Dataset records
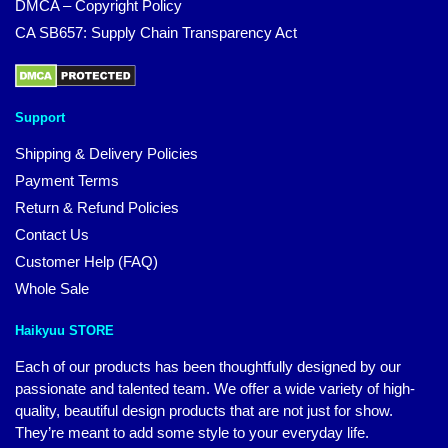
DMCA – Copyright Policy
CA SB657: Supply Chain Transparency Act
Support
Shipping & Delivery Policies
Payment Terms
Return & Refund Policies
Contact Us
Customer Help (FAQ)
Whole Sale
Haikyuu STORE
Each of our products has been thoughtfully designed by our
passionate and talented team. We offer a wide variety of high-
quality, beautiful design products that are not just for show.
They’re meant to add some style to your everyday life.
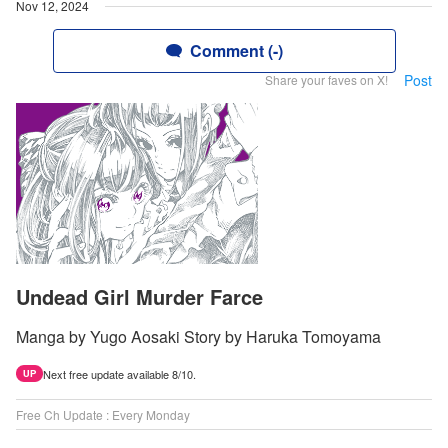
Nov 12, 2024
Comment (-)
Post
Share your faves on X!
Undead Girl Murder Farce
Manga by Yugo Aosaki Story by Haruka Tomoyama
Next free update available 8/10.
UP
Free Ch Update : Every Monday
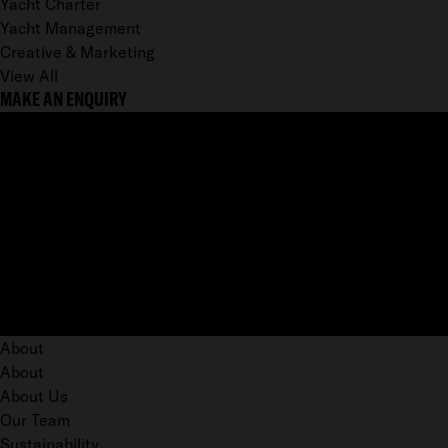
Yacht Charter
Yacht Management
Creative & Marketing
View All
MAKE AN ENQUIRY
About
About
About Us
Our Team
Sustainability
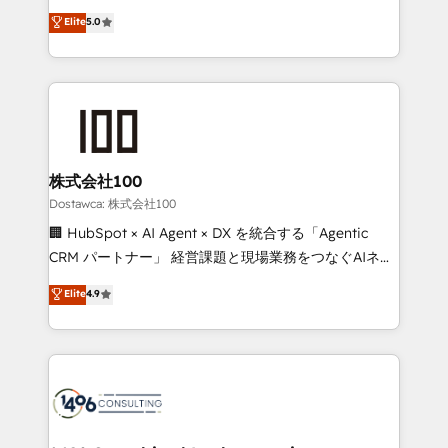
tailored apps, workflows, and configurations. We are
expertise across Latin America and Southern
Elite
5.0
SOC 2 Type II and ISO 27001 certified, reinforcing
Europe, with teams across 7 countries. Born in Chile,
our commitment to data security and compliance. At
we combine local insight with international reach to
OneMetric, we help revenue teams focus on the
help businesses grow through technology, creativity,
OneMetric that matters most: revenue.
AI and strategy. For over 12 years, we’ve delivered
500+ HubSpot implementations, building end-to-
end solutions that integrate CRM, AI automation,
inbound and loop marketing, content, and digital
株式会社100
creativity. Our multicultural team works in Spanish,
Dostawca: 株式会社100
Portuguese, and English to design scalable strategies
🏢 HubSpot × AI Agent × DX を統合する「Agentic
that drive measurable growth. 🌎 Highlights: • 10+
CRM パートナー」 経営課題と現場業務をつなぐAIネイ
years as a HubSpot partner. • 2023 Impact Awards:
ティブ・エージェンシーとして、HubSpot Eliteの実装
Elite
4.9
Platform Migration Excellence. • Top 3 Partner of the
力で顧客フロント業務を再設計します。 💡 100inc は何
Year LATAM 2022, 2023, 2024, 2025. • Partner of the
をする会社か？ HubSpotを共通基盤に、AIエージェン
Year 2024. • Organizer of Aliados.ai (AI, marketing &
トを組み込んだ顧客フロント業務（マーケティング・営
tech global congress). 👉 Ready to scale your
業・CS）を組織全体で設計・実装する日本のAIネイテ
business with HubSpot? Let Cebra’s experts help
ィブ・エージェンシーです。事業部・グループ会社・部
you grow faster, smarter, and with impact.
門が分立する組織で、データと業務プロセスのサイロ化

ACTION ITEM
Report each line in the data that holds the word "creativity".

ANSWER TO THE EXERCISE
help businesses grow through technology, creativity,
creativity. Our multicultural team works in Spanish,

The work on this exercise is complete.